SOURCE PASSAGE -
=== Begin Enclosure ===

Mesfin denied that the TFG or "our troops" had created obstacles, and noted that
TFG Prime Minister Gedi had "the day before yesterday said that humanitarian aid
is welcome."
In an
interview appearing in the Times of London on April 27, Gedi is
quoted
accusing UN agencies "of corruption; of using private airstrips to ship in
contraband, weapons and insurgents; of striking cozy deals with warlords and the
ousted Islamic Courts regime and pocketing the proceeds. He said the United
Nations' World Food Program and other agencies were upset because they had lost
power after effectively governing Somalia during its 15 years of civil war and
anarchy. 'They want to operate in this country without any control,' he
declared. 'They know they can't do that any more . . . Now there's a Prime
Minister who knows them too well.'"
Inner
City Press at Friday's
noon briefing asked
Ban Ki-moon's spokesperson for a response:
Inner City Press: In
Somalia, the Prime Minister in an interview had said that the UN aid agencies
are used to running the country like it’s their own fiefdom and that they’re
basically disagreeing with Mr. [John] Holmes in terms of humanitarian access.
So I'm wondering if anyone in the UN system has some response to those
statements or what the status is of humanitarian access in Somalia.
Spokesperson: Well,
according to what I got today, the discussions were good and they were given
access. And the tone was positive on the part of WFP.
After
some other Inner City Press questions,
a statement was handed to Spokesperson:
Spokesperson: "We
can find an answer for you. And about Somalia, as far as I know, and I see the
information I got there, there was a meeting about the Transitional Federal
Government (TFG) of Somalia. The meeting was positive. WFP was given the green
light to begin deliveries, which was done. And basically everything is working
now between WFP and TFG. According to OCHA, the UN has some 200 national and
international staff in south central Somalia whose sole aim is to assist the
people of that country, including in delivering urgently needed life-saving
assistance. So, the UN humanitarian agencies, which are non-political, do not
aspire to enjoy power in Somalia or elsewhere, as was said in an article today."

=== End Enclosure ===

INSTRUCTIONS -
#1 From the passage on Somalia and the UN, list every acronym that names an organization or government.
#2 Rewrite the passage on Somalia and the UN from "So I'm wondering" to "part of WFP.", swapping "positive" for "upbeat".
#3 According to OCHA, as cited in the passage on Somalia and the UN, how many UN staff are in south central Somalia?

THE DATA -
=== Begin Enclosure ===

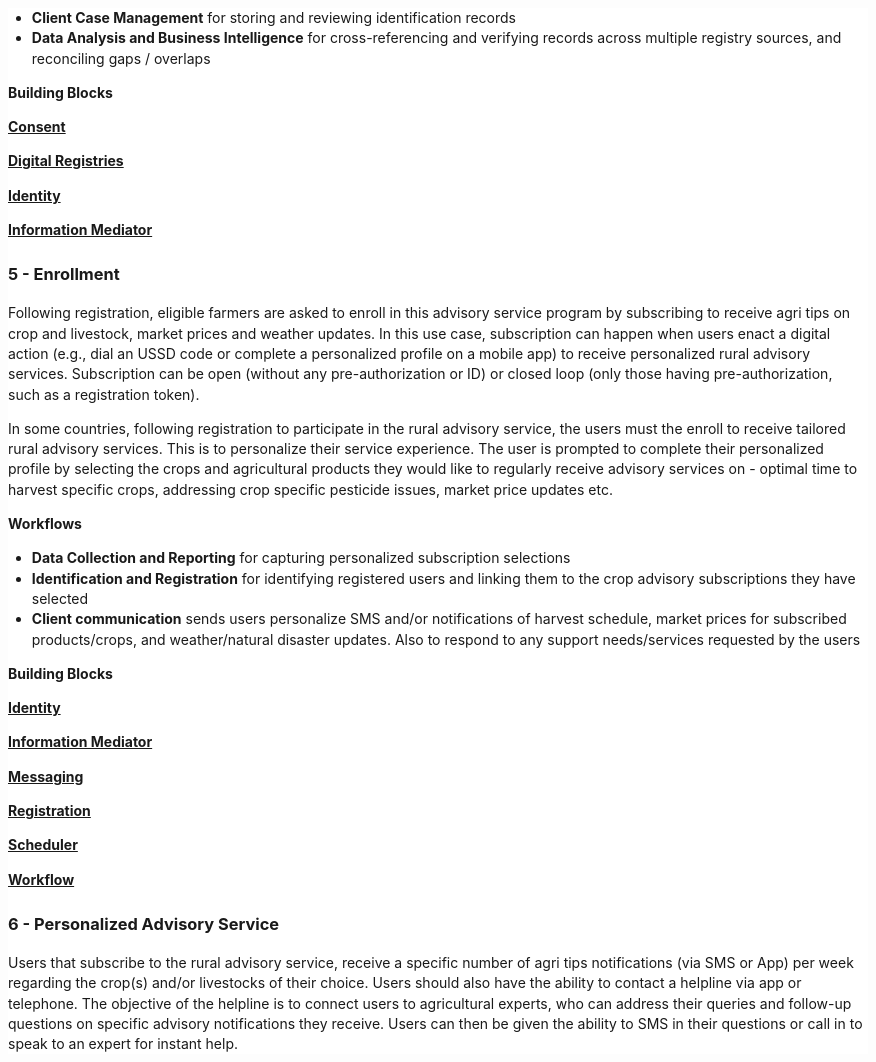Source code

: * **Client Case Management** for storing and reviewing identification records&#x20;
* **Data Analysis and Business Intelligence** for cross-referencing and verifying records across multiple registry sources, and reconciling gaps / overlaps

**Building Blocks**

[**Consent**](https://govstack.gitbook.io/bb-consent/v/con-23q4)

[**Digital Registries**](https://govstack.gitbook.io/bb-digital-registries/v/dr-23q4)

[**Identity**](https://govstack.gitbook.io/bb-identity/v/id-23q4)

[**Information Mediator**](https://govstack.gitbook.io/bb-information-mediation/v/im-23q4)

### 5 - Enrollment&#x20;

Following registration, eligible farmers are asked to enroll in this advisory service program by subscribing to receive agri tips on crop and livestock, market prices and weather updates. In this use case, subscription can happen when users enact a digital action (e.g., dial an USSD code or complete a personalized profile on a mobile app) to receive personalized rural advisory services. Subscription can be open (without any pre-authorization or ID) or closed loop (only those having pre-authorization, such as a registration token).

In some countries, following registration to participate in the rural advisory service, the users must the enroll to receive tailored rural advisory services. This is to personalize their service experience. The user is prompted to complete their personalized profile by selecting the crops and agricultural products they would like to regularly receive advisory services on - optimal time to harvest specific crops, addressing crop specific pesticide issues, market price updates etc.&#x20;

**Workflows**

* **Data Collection and Reporting** for capturing personalized subscription selections
* **Identification and Registration** for identifying registered users and linking them to the crop advisory subscriptions they have selected&#x20;
* **Client communication** sends users personalize SMS and/or notifications of harvest schedule, market prices for subscribed products/crops, and weather/natural disaster updates. Also to respond to any support needs/services requested by the users

**Building Blocks**

[**Identity**](https://govstack.gitbook.io/bb-identity/v/id-23q4)

[**Information Mediator**](https://govstack.gitbook.io/bb-information-mediation/v/im-23q4)

[**Messaging**](https://govstack.gitbook.io/bb-messaging/v/msg-23q4)

[**Registration**](https://govstack.gitbook.io/bb-registration/v/reg-23q4)

[**Scheduler**](https://govstack.gitbook.io/bb-scheduler/v/skd-23q4)

[**Workflow**](https://govstack.gitbook.io/bb-workflow/v/wf-23q4)

### 6 - Personalized Advisory Service

Users that subscribe to the rural advisory service, receive a specific number of agri tips notifications (via SMS or App) per week regarding the crop(s) and/or livestocks of their choice. Users should also have the ability to contact a helpline via app or telephone. The objective of the helpline is to connect users to agricultural experts, who can address their queries and follow-up questions on specific advisory notifications they receive. Users can then be given the ability to SMS in their questions or call in to speak to an expert for instant help.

=== End Enclosure ===

PER-TASK ANSWERS -
#1 TFG, UN, WFP, OCHA

#2
So I'm wondering if anyone in the UN system has some response to those
statements or what the status is of humanitarian access in Somalia.
Spokesperson: Well,
according to what I got today, the discussions were good and they were given
access. And the tone was upbeat on the part of WFP.

#3 Some 200 national and international staff.